Andere Experten dagegen glauben nicht, dass der PC-7 in den erwähnten Krisengebieten zum Einsatz kommen wird. «Die indische Luftwaffe spielt dort eine sehr begrenzte Rolle», sagt Meenakshi Ganguly, Direktor der Menschenrechts-Organisation Human Rights Watch in Südostasien. Zwar würden dort Flugzeuge und Helikopter eingesetzt, aber nur für Transporte.
Kriegsmaterial darf nicht in Länder exportiert werden, die intern oder international in einem bewaffneten Konflikt stehen oder systematisch und gravierend die Menschenrechte missachten.

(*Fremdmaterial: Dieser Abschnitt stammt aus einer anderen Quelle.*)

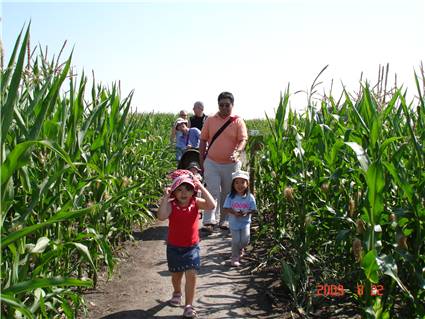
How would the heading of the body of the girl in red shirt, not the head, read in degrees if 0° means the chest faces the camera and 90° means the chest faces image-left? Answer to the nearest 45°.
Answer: approximately 0°
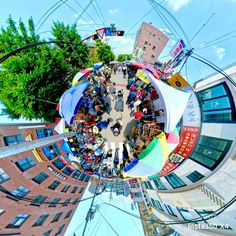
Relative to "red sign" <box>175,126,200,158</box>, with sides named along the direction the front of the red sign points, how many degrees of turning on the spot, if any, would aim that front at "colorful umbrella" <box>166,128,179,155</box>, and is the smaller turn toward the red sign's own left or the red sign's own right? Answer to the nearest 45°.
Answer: approximately 45° to the red sign's own right

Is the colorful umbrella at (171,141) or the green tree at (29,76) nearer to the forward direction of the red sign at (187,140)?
the colorful umbrella

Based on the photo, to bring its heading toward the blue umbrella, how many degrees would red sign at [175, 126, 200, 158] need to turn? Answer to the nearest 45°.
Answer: approximately 45° to its right

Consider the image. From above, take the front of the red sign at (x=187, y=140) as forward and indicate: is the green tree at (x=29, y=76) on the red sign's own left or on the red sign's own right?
on the red sign's own right

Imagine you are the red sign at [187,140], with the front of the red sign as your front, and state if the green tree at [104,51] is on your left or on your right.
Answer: on your right

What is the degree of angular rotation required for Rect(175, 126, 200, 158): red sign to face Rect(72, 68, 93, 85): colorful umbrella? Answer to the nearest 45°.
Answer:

Kein Verkauf ist erlaubt in Entwicklungsländer, die Schweizer Hilfe erhalten oder bei denen ein hohes Risiko besteht, dass die Waffen gegen die Zivilbevölkerung eingesetzt oder in ein anderes Land weiterverkauft werden.
Die Gruppe für eine Schweiz ohne Armee (GSoA) ist der Meinung, dass diese Restriktionen unzureichend sind und nicht verhindern, dass in der Schweiz hergestellte Waffen in kriegführenden Ländern eingesetzt werden.
Zu den grossen Schweizer Waffenproduzenten gehören Oerlikon in Zürich, Pilatus in Stans und die staatliche Ruag in Bern. Sie exportieren Material wie Flugzeuge, gepanzerte Fahrzeuge und Flugzeugabwehr-Systeme.
Die Waffenexporte der Schweiz sind 2010 um 12% zurückgegangen. Grösste Kunden waren Deutschland, Saudi-Arabien und Grossbritannien.
Weltweit verkaufte die Schweiz 2010 gemäss Angaben des Staatssekretariats für Wirtschaft (Seco) in 69 Länder Waffen im Umfang von rund 640 Mio. Fr.